The railroad industry recently completed positive train control systems that are expected to not only improve safety but also lead to improved efficiency on railroads. And the efficiency improvements could contribute to more freight conversions from the highway to rail, Roberts said.

“It really gets down to reliable service,” he said. “In the absence of that, our customers, who are inventory managers substantially, just can’t afford to have erratic service, and they won’t tolerate it. I think that’s something railroads may have to learn a little bit more about because of their history. They have long had so much control over what they do and what they don’t do, and their shippers have been typically captive. The people we deal with aren’t captive, and we’ve got to take good care of them. And we hope they’ll hear that and address it.”

Also in the webinar, J.B. Hunt executives addressed the environmental value of intermodal regarding reducing emissions and waste.

Brad Delco, vice president of investor relations for J.B. Hunt, said eliminating waste will help to reduce its carbon footprint. He noted European customers are more focused on environmental, social and governance issues than some of its other customers.

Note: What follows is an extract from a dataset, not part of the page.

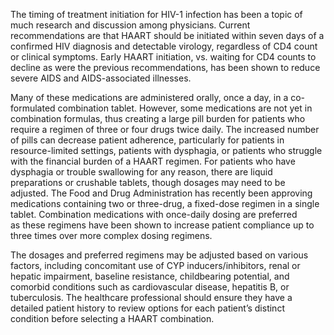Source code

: The timing of treatment initiation for HIV-1 infection has been a topic of much research and discussion among physicians. Current recommendations are that HAART should be initiated within seven days of a confirmed HIV diagnosis and detectable virology, regardless of CD4 count or clinical symptoms. Early HAART initiation, vs. waiting for CD4 counts to decline as were the previous recommendations, has been shown to reduce severe AIDS and AIDS-associated illnesses.

Many of these medications are administered orally, once a day, in a co-formulated combination tablet. However, some medications are not yet in combination formulas, thus creating a large pill burden for patients who require a regimen of three or four drugs twice daily. The increased number of pills can decrease patient adherence, particularly for patients in resource-limited settings, patients with dysphagia, or patients who struggle with the financial burden of a HAART regimen. For patients who have dysphagia or trouble swallowing for any reason, there are liquid preparations or crushable tablets, though dosages may need to be adjusted. The Food and Drug Administration has recently been approving medications containing two or three-drug, a fixed-dose regimen in a single tablet. Combination medications with once-daily dosing are preferred as these regimens have been shown to increase patient compliance up to three times over more complex dosing regimens.

The dosages and preferred regimens may be adjusted based on various factors, including concomitant use of CYP inducers/inhibitors, renal or hepatic impairment, baseline resistance, childbearing potential, and comorbid conditions such as cardiovascular disease, hepatitis B, or tuberculosis. The healthcare professional should ensure they have a detailed patient history to review options for each patient’s distinct condition before selecting a HAART combination.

“But I think there will be a day where you can essentially decouple the cost of intermodal base rates versus truckload base rates,” Delco said. “So if a truckload base rate is $1,000, but they are going to have to spend $300 for carbon offset, and the total cost is $1,300. Well, maybe the cost of intermodal base rate is actually higher than truckload at $1,100, but the carbon offset is only $100. So your all-in rate is $1,200.”

While this might not happen over the next 12 months, Delco said as more companies consider the importance of their carbon footprint across the supply chain, this could drive more freight from trucks to rails.